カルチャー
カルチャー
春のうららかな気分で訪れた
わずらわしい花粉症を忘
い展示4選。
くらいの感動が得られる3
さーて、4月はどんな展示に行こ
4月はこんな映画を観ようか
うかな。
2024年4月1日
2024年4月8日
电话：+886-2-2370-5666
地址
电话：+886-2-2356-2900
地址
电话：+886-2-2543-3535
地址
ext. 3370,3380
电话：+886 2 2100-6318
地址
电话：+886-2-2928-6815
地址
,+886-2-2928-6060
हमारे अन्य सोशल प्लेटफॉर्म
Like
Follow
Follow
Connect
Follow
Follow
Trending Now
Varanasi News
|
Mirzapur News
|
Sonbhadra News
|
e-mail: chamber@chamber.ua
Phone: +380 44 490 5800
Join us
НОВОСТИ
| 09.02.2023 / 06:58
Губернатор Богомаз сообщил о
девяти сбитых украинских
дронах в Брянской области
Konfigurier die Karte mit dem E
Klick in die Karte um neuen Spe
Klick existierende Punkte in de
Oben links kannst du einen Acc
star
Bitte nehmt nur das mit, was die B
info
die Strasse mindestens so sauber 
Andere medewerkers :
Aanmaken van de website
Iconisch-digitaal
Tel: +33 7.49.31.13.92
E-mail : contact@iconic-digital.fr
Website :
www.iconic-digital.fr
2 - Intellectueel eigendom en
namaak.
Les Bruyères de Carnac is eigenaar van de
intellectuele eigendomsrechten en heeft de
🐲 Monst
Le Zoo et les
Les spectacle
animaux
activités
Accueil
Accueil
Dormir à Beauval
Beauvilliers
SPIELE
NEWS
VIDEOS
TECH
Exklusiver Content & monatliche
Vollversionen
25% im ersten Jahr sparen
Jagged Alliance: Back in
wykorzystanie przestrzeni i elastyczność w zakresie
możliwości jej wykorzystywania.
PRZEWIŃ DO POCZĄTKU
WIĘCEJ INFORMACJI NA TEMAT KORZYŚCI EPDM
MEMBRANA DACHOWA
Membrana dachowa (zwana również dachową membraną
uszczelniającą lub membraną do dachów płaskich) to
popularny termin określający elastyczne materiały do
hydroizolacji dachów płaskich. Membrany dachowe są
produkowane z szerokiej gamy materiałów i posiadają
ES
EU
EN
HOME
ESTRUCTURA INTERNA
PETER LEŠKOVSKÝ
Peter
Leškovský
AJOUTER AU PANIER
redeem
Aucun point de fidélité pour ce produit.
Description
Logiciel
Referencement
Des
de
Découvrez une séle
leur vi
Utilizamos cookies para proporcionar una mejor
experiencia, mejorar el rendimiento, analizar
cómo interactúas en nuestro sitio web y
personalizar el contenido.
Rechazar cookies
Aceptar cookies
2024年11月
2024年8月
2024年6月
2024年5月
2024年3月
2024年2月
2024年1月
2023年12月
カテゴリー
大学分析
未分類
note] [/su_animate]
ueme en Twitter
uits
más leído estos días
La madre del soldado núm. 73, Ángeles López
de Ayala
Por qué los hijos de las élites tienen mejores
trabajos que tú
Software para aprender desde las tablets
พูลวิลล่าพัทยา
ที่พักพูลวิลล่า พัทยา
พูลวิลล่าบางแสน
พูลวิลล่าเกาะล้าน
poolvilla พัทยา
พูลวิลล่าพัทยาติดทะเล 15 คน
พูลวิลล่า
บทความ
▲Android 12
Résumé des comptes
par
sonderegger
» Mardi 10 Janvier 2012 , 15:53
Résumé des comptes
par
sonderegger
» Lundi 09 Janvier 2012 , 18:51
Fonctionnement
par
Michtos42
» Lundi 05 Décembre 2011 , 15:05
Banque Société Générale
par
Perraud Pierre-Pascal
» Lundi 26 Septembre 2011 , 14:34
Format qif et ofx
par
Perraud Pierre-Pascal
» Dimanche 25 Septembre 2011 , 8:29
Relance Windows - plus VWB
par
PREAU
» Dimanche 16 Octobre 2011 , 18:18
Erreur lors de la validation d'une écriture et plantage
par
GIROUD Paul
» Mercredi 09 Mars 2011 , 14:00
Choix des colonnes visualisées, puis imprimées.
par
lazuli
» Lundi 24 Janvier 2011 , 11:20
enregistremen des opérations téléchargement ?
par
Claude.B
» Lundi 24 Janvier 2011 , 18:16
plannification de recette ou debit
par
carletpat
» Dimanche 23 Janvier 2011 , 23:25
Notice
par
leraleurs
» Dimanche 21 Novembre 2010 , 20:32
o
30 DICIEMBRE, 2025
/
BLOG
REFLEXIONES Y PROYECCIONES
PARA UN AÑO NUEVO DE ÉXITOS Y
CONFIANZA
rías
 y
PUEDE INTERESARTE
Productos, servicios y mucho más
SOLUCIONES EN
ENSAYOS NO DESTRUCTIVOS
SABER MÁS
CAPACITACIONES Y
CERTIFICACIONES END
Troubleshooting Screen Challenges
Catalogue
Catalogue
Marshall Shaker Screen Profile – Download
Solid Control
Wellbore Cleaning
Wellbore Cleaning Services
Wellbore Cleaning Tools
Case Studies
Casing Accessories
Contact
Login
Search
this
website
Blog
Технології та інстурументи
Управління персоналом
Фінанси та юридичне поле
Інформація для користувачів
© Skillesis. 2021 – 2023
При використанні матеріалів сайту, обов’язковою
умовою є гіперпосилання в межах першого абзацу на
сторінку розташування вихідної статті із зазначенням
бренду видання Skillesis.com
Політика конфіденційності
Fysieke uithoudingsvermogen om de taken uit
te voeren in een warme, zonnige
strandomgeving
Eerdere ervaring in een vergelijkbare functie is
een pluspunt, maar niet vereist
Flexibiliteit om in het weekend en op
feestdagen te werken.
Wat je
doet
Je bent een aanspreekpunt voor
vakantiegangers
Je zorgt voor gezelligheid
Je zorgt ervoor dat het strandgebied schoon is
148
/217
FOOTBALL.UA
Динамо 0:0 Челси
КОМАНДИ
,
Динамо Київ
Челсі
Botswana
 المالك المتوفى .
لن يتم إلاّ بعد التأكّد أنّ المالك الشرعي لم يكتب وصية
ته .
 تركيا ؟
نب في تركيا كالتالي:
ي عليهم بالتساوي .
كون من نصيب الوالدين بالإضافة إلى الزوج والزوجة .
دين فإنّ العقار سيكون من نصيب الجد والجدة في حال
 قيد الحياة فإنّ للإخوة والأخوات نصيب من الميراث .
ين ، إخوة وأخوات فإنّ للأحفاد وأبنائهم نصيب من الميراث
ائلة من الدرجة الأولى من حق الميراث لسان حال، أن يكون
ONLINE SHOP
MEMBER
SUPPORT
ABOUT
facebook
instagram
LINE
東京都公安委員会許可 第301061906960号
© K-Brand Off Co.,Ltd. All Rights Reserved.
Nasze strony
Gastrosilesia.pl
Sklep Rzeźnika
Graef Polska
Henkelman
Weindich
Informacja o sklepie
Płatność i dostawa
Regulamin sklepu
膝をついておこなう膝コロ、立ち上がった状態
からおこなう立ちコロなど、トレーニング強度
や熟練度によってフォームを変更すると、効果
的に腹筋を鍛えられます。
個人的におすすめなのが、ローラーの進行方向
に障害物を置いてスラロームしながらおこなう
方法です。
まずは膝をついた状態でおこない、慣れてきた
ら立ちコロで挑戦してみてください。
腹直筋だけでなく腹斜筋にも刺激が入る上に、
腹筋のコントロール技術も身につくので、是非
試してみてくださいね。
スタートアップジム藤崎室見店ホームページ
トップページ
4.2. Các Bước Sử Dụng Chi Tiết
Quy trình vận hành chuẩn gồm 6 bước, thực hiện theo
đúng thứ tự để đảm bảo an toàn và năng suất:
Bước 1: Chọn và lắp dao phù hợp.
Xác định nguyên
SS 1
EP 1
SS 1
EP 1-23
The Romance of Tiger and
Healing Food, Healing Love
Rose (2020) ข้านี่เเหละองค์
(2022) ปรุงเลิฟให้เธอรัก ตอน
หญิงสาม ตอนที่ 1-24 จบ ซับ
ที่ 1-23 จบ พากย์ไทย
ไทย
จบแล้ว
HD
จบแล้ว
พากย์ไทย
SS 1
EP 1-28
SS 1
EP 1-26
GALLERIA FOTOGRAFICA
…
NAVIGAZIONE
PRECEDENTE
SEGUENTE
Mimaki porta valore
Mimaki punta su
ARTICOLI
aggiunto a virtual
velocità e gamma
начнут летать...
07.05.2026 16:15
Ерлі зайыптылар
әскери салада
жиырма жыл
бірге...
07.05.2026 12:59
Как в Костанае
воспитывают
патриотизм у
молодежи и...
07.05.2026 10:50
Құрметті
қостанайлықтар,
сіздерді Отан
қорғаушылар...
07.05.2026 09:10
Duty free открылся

________________________________________

Your task:
Extract the stretch of the records from the very first line through the line containing "Utilizamos cookies para", and reproduce each line without any changes.

Answer to this exercise:
カルチャー
カルチャー
春のうららかな気分で訪れた
わずらわしい花粉症を忘
い展示4選。
くらいの感動が得られる3
さーて、4月はどんな展示に行こ
4月はこんな映画を観ようか
うかな。
2024年4月1日
2024年4月8日
电话：+886-2-2370-5666
地址
电话：+886-2-2356-2900
地址
电话：+886-2-2543-3535
地址
ext. 3370,3380
电话：+886 2 2100-6318
地址
电话：+886-2-2928-6815
地址
,+886-2-2928-6060
हमारे अन्य सोशल प्लेटफॉर्म
Like
Follow
Follow
Connect
Follow
Follow
Trending Now
Varanasi News
|
Mirzapur News
|
Sonbhadra News
|
e-mail: chamber@chamber.ua
Phone: +380 44 490 5800
Join us
НОВОСТИ
| 09.02.2023 / 06:58
Губернатор Богомаз сообщил о
девяти сбитых украинских
дронах в Брянской области
Konfigurier die Karte mit dem E
Klick in die Karte um neuen Spe
Klick existierende Punkte in de
Oben links kannst du einen Acc
star
Bitte nehmt nur das mit, was die B
info
die Strasse mindestens so sauber 
Andere medewerkers :
Aanmaken van de website
Iconisch-digitaal
Tel: +33 7.49.31.13.92
E-mail : contact@iconic-digital.fr
Website :
www.iconic-digital.fr
2 - Intellectueel eigendom en
namaak.
Les Bruyères de Carnac is eigenaar van de
intellectuele eigendomsrechten en heeft de
🐲 Monst
Le Zoo et les
Les spectacle
animaux
activités
Accueil
Accueil
Dormir à Beauval
Beauvilliers
SPIELE
NEWS
VIDEOS
TECH
Exklusiver Content & monatliche
Vollversionen
25% im ersten Jahr sparen
Jagged Alliance: Back in
wykorzystanie przestrzeni i elastyczność w zakresie
możliwości jej wykorzystywania.
PRZEWIŃ DO POCZĄTKU
WIĘCEJ INFORMACJI NA TEMAT KORZYŚCI EPDM
MEMBRANA DACHOWA
Membrana dachowa (zwana również dachową membraną
uszczelniającą lub membraną do dachów płaskich) to
popularny termin określający elastyczne materiały do
hydroizolacji dachów płaskich. Membrany dachowe są
produkowane z szerokiej gamy materiałów i posiadają
ES
EU
EN
HOME
ESTRUCTURA INTERNA
PETER LEŠKOVSKÝ
Peter
Leškovský
AJOUTER AU PANIER
redeem
Aucun point de fidélité pour ce produit.
Description
Logiciel
Referencement
Des
de
Découvrez une séle
leur vi
Utilizamos cookies para proporcionar una mejor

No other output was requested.